One of those "guesses" involves University of Wollongong's Information and Communications Technology graduates and the new 3D printing technology, which makes objects, not just images of them.
"Wollongong University has the highest output of ICT graduates in all of Australia," Dr Kruszelnicki said.
"That ties in with the wonderful new invention called the 3D printer. I could be wrong but I think the 3D printer is going to be bigger than Ben Hur.
"The way I see it heading is we are revolutionising manufacturing processes.
"You can print a vaccine if there's a sudden flu epidemic, or a violin, or an axle for your 4WD drive, or your next meal or some clothing or a remote control for your TV.

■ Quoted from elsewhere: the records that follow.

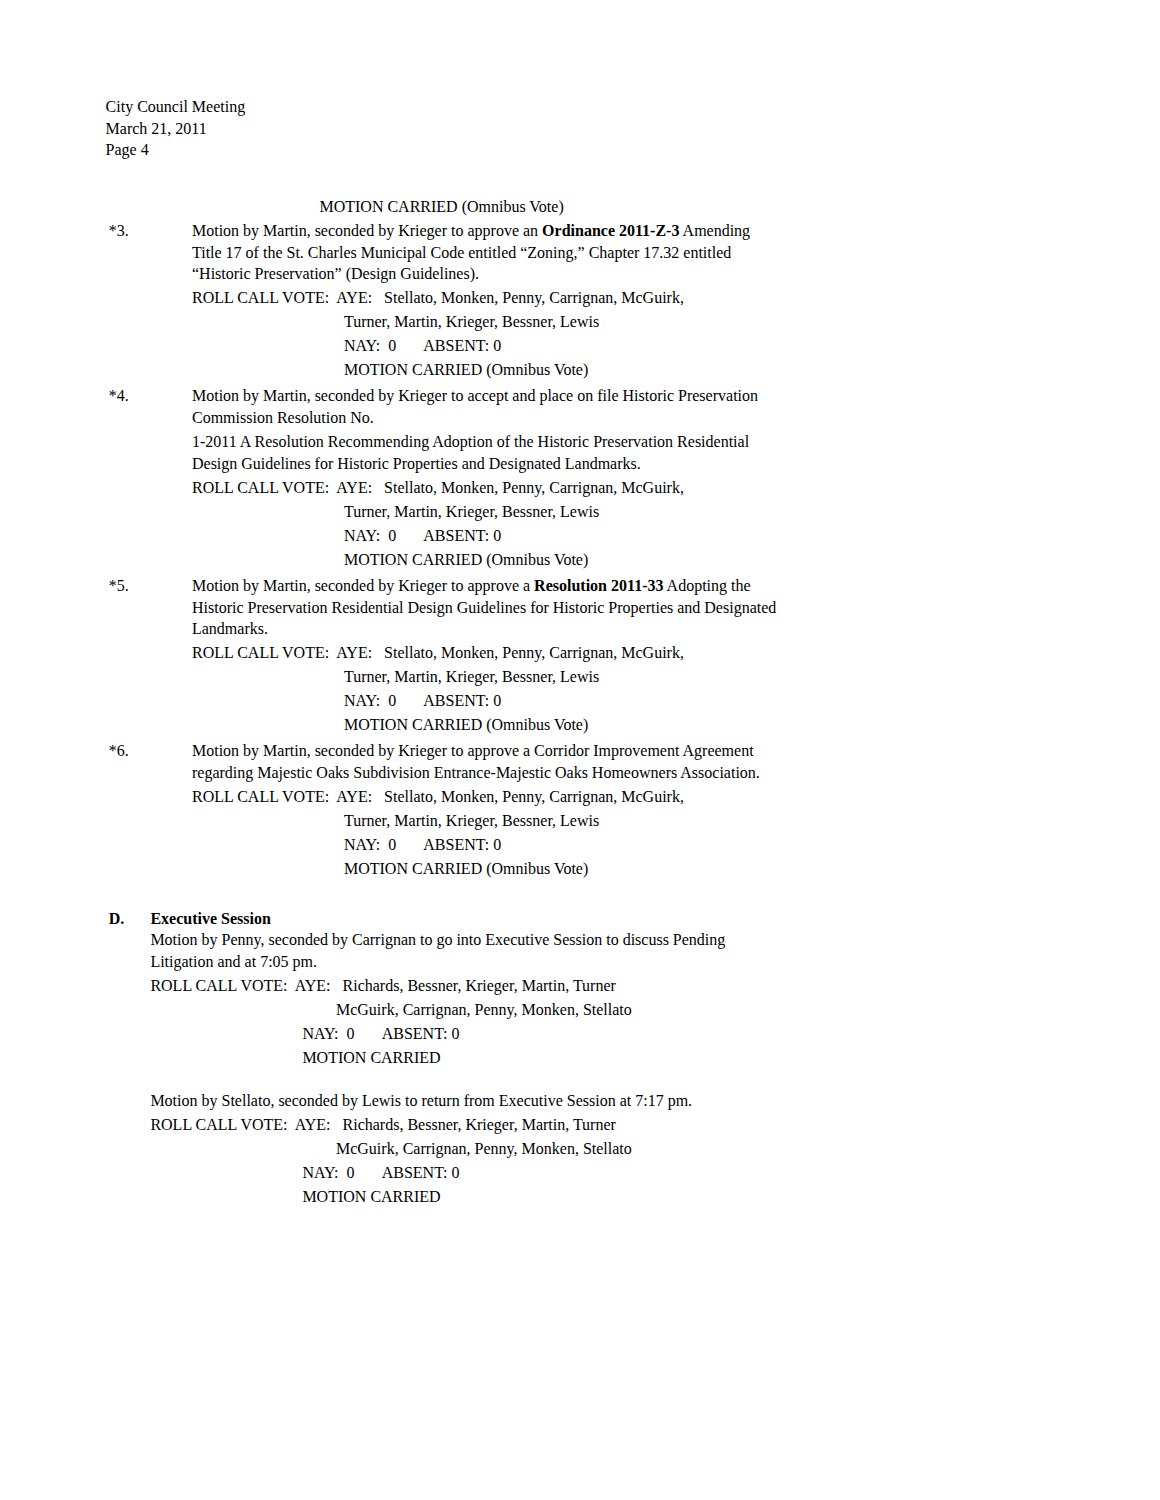City Council Meeting
March 21, 2011
Page 4
MOTION CARRIED (Omnibus Vote)
*3.
Motion by Martin, seconded by Krieger to approve an Ordinance 2011-Z-3 Amending Title 17 of the St. Charles Municipal Code entitled “Zoning,” Chapter 17.32 entitled “Historic Preservation” (Design Guidelines).
ROLL CALL VOTE: AYE: Stellato, Monken, Penny, Carrignan, McGuirk,
Turner, Martin, Krieger, Bessner, Lewis
NAY: 0 ABSENT: 0
MOTION CARRIED (Omnibus Vote)
*4.
Motion by Martin, seconded by Krieger to accept and place on file Historic Preservation Commission Resolution No.
1-2011 A Resolution Recommending Adoption of the Historic Preservation Residential Design Guidelines for Historic Properties and Designated Landmarks.
ROLL CALL VOTE: AYE: Stellato, Monken, Penny, Carrignan, McGuirk,
Turner, Martin, Krieger, Bessner, Lewis
NAY: 0 ABSENT: 0
MOTION CARRIED (Omnibus Vote)
*5.
Motion by Martin, seconded by Krieger to approve a Resolution 2011-33 Adopting the Historic Preservation Residential Design Guidelines for Historic Properties and Designated Landmarks.
ROLL CALL VOTE: AYE: Stellato, Monken, Penny, Carrignan, McGuirk,
Turner, Martin, Krieger, Bessner, Lewis
NAY: 0 ABSENT: 0
MOTION CARRIED (Omnibus Vote)
*6.
Motion by Martin, seconded by Krieger to approve a Corridor Improvement Agreement regarding Majestic Oaks Subdivision Entrance-Majestic Oaks Homeowners Association.
ROLL CALL VOTE: AYE: Stellato, Monken, Penny, Carrignan, McGuirk,
Turner, Martin, Krieger, Bessner, Lewis
NAY: 0 ABSENT: 0
MOTION CARRIED (Omnibus Vote)
D.
Executive Session
Motion by Penny, seconded by Carrignan to go into Executive Session to discuss Pending Litigation and at 7:05 pm.
ROLL CALL VOTE: AYE: Richards, Bessner, Krieger, Martin, Turner
McGuirk, Carrignan, Penny, Monken, Stellato
NAY: 0 ABSENT: 0
MOTION CARRIED
Motion by Stellato, seconded by Lewis to return from Executive Session at 7:17 pm.
ROLL CALL VOTE: AYE: Richards, Bessner, Krieger, Martin, Turner
McGuirk, Carrignan, Penny, Monken, Stellato
NAY: 0 ABSENT: 0
MOTION CARRIED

"So I see 3D printing as being as big if not bigger than Gutenberg printing in 1450 or the steam engine in 1750 or the transistor in 1950."
Dr Kruszelnicki has his roots in Wollongong, growing up in a home in Hillcrest Avenue, and attending St Therese Primary School, Edmund Rice College and the University of Wollongong.
Any time he's heading south, he says he pulls into Wollongong just to drive by the old house. And to see how the city has changed.
"It's got high unemployment and it shows," he said.
"It's not a robust, thriving town. It can be, it was. But at the moment, it's looking for a direction."
One way to find that direction, he said, was for people to work together. That could be done by people having their say on the region's future - because they have to live here.
"If it's saying we want more parks, we want more schools or we want fewer parks or fewer schools, that is what the general public absolutely should be saying, because they're the ones who have to live here," he said.
"In many cases, the things that are beloved by the architect are not beloved by the people who have to live in it.
"You find in many cases buildings win prizes for wonderful designs and people hate to work in them.
"So you need that local input."
A Planning Department spokesman said Dr Kruszelnicki was chosen for the forum because he could offer a fresh approach to the region's future.
"As both a home-grown Illawarra boy and a leading scientist, Dr Karl will also bring a unique perspective of how the region has changed over time and how growth may affect the environment in the area over the next 20 years," the spokesman said.